Your assignment: After locating the line with "Unternehmens über unsere" in the data that follows, return it and every later line exactly, up to and including the line with "besteht für eine".
╭─ Data for this task
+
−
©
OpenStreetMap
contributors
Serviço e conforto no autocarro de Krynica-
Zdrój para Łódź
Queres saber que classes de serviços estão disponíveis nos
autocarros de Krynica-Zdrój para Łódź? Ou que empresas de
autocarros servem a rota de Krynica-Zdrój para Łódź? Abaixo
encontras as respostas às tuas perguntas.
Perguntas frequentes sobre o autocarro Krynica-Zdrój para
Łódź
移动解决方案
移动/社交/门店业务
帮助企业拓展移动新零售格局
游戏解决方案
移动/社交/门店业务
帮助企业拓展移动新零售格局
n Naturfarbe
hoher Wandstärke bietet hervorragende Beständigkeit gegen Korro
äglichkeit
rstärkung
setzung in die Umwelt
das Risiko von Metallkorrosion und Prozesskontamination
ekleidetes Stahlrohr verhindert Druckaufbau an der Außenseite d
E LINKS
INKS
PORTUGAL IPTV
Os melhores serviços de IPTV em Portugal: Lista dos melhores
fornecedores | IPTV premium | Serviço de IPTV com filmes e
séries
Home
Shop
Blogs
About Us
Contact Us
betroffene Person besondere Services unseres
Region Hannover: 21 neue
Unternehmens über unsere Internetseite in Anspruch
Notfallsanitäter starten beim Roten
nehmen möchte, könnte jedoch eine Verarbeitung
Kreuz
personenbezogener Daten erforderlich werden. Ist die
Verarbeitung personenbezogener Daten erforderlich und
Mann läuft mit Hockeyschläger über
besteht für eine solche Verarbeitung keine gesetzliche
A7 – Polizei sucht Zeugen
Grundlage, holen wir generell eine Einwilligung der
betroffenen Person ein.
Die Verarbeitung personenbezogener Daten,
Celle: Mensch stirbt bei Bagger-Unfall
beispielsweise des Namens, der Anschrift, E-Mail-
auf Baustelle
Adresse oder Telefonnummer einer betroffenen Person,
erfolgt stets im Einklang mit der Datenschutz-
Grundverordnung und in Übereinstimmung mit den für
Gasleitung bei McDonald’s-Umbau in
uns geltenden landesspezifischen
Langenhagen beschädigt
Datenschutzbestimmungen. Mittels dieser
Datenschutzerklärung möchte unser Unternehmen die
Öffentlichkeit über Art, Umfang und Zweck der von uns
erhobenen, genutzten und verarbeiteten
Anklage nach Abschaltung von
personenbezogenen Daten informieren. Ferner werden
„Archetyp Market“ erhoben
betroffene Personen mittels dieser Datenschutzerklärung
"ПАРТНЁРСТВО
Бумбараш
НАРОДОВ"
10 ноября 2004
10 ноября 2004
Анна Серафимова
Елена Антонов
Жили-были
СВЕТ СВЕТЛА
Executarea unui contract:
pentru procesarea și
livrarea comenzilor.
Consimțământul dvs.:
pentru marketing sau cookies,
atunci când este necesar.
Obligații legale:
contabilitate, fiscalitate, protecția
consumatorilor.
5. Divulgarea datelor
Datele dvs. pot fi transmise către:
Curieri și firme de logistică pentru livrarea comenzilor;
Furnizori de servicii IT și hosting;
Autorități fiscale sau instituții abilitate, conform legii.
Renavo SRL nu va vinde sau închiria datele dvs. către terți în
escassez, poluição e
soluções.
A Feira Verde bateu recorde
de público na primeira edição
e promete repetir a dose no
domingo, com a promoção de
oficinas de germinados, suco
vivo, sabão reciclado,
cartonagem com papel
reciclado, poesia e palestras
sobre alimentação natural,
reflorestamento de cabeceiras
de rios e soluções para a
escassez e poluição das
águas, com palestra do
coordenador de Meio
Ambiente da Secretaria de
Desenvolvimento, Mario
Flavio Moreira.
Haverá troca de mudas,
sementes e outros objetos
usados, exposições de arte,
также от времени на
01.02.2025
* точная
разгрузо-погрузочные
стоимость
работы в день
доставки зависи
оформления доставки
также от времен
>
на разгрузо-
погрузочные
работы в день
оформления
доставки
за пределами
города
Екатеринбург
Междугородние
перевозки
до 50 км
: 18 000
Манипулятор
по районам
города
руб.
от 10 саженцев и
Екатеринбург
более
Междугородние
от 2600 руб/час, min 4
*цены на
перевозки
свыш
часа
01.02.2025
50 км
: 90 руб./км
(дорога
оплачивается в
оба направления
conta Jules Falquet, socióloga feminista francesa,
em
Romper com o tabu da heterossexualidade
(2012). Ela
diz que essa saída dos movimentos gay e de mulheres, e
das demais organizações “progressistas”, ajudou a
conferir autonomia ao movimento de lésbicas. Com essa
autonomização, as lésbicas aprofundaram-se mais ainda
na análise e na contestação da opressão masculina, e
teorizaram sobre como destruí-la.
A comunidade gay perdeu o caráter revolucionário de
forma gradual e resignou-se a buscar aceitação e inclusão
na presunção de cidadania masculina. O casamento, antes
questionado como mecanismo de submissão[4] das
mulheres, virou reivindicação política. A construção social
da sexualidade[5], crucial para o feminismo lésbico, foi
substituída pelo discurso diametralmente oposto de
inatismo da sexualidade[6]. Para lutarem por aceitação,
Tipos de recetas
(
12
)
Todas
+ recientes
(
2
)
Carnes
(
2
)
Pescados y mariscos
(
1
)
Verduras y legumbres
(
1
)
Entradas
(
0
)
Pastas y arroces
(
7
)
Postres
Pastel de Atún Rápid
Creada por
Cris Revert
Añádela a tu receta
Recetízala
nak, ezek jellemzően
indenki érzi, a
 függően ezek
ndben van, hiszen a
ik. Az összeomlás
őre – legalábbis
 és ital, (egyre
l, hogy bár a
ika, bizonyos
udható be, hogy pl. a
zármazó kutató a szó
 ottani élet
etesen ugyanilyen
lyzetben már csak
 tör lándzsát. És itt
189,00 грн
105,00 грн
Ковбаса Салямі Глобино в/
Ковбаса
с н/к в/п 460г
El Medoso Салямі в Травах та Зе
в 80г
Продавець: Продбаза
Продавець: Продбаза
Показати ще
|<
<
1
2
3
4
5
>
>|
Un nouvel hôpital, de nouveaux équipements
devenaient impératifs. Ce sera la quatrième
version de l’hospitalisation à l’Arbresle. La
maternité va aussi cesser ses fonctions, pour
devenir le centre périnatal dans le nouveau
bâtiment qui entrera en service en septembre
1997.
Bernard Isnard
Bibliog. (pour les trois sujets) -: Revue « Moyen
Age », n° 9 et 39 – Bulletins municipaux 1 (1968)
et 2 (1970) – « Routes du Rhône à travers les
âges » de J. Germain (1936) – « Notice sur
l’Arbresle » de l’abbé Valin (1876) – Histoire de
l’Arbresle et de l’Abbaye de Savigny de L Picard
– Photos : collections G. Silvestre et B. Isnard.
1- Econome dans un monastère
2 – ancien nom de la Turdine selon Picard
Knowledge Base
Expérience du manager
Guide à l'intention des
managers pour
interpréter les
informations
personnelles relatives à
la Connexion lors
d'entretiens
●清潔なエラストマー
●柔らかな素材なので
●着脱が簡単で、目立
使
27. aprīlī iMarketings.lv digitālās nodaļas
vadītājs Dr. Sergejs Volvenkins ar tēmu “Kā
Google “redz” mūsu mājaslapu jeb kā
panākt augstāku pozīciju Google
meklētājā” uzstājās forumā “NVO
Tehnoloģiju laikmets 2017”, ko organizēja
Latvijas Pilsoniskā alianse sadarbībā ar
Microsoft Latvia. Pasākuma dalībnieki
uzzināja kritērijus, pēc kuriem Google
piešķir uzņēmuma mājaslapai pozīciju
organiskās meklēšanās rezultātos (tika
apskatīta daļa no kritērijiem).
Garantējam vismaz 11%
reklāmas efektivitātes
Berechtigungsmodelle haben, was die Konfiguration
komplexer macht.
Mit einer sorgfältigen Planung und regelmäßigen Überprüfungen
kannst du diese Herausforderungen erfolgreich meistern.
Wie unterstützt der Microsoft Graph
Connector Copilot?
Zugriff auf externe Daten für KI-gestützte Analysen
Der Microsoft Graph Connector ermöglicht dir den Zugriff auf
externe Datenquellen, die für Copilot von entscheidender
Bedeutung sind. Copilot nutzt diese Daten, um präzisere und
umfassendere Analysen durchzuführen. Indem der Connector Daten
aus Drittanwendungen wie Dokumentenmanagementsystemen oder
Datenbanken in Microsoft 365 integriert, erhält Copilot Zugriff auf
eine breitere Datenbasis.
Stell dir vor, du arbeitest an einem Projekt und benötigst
╰─
Response area:
Unternehmens über unsere Internetseite in Anspruch
Notfallsanitäter starten beim Roten
nehmen möchte, könnte jedoch eine Verarbeitung
Kreuz
personenbezogener Daten erforderlich werden. Ist die
Verarbeitung personenbezogener Daten erforderlich und
Mann läuft mit Hockeyschläger über
besteht für eine solche Verarbeitung keine gesetzliche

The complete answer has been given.